ACTION ITEM. Please retype the records below exactly as they stand.

Extracted records:
::::

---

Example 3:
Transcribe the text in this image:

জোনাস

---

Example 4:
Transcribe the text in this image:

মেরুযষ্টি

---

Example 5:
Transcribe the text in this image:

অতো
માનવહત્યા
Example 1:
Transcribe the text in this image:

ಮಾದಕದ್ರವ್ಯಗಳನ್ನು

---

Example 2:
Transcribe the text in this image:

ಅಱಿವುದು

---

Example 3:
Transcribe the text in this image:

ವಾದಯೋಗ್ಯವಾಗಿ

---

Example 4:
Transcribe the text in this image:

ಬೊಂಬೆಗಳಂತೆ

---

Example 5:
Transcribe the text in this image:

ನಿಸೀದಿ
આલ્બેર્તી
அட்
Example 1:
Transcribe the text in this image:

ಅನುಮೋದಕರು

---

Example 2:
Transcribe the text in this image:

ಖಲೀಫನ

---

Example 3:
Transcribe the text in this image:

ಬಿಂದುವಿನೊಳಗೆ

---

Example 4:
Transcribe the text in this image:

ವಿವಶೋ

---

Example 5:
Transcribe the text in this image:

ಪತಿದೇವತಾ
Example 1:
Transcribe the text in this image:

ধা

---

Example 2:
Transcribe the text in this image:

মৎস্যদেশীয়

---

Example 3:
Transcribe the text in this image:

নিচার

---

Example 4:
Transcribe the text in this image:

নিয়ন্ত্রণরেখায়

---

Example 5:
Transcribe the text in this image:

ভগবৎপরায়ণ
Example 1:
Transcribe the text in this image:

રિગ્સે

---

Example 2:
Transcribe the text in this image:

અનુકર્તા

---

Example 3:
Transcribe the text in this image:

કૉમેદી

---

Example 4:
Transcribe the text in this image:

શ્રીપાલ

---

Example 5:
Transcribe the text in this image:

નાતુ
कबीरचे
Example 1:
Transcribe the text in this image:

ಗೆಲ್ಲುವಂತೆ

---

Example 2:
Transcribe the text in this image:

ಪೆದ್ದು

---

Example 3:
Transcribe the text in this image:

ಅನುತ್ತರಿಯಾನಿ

::::

WRITTEN SOLUTION.
---

Example 3:
Transcribe the text in this image:

জোনাস

---

Example 4:
Transcribe the text in this image:

মেরুযষ্টি

---

Example 5:
Transcribe the text in this image:

অতো
માનવહત્યા
Example 1:
Transcribe the text in this image:

ಮಾದಕದ್ರವ್ಯಗಳನ್ನು

---

Example 2:
Transcribe the text in this image:

ಅಱಿವುದು

---

Example 3:
Transcribe the text in this image:

ವಾದಯೋಗ್ಯವಾಗಿ

---

Example 4:
Transcribe the text in this image:

ಬೊಂಬೆಗಳಂತೆ

---

Example 5:
Transcribe the text in this image:

ನಿಸೀದಿ
આલ્બેર્તી
அட்
Example 1:
Transcribe the text in this image:

ಅನುಮೋದಕರು

---

Example 2:
Transcribe the text in this image:

ಖಲೀಫನ

---

Example 3:
Transcribe the text in this image:

ಬಿಂದುವಿನೊಳಗೆ

---

Example 4:
Transcribe the text in this image:

ವಿವಶೋ

---

Example 5:
Transcribe the text in this image:

ಪತಿದೇವತಾ
Example 1:
Transcribe the text in this image:

ধা

---

Example 2:
Transcribe the text in this image:

মৎস্যদেশীয়

---

Example 3:
Transcribe the text in this image:

নিচার

---

Example 4:
Transcribe the text in this image:

নিয়ন্ত্রণরেখায়

---

Example 5:
Transcribe the text in this image:

ভগবৎপরায়ণ
Example 1:
Transcribe the text in this image:

રિગ્સે

---

Example 2:
Transcribe the text in this image:

અનુકર્તા

---

Example 3:
Transcribe the text in this image:

કૉમેદી

---

Example 4:
Transcribe the text in this image:

શ્રીપાલ

---

Example 5:
Transcribe the text in this image:

નાતુ
कबीरचे
Example 1:
Transcribe the text in this image:

ಗೆಲ್ಲುವಂತೆ

---

Example 2:
Transcribe the text in this image:

ಪೆದ್ದು

---

Example 3:
Transcribe the text in this image:

ಅನುತ್ತರಿಯಾನಿ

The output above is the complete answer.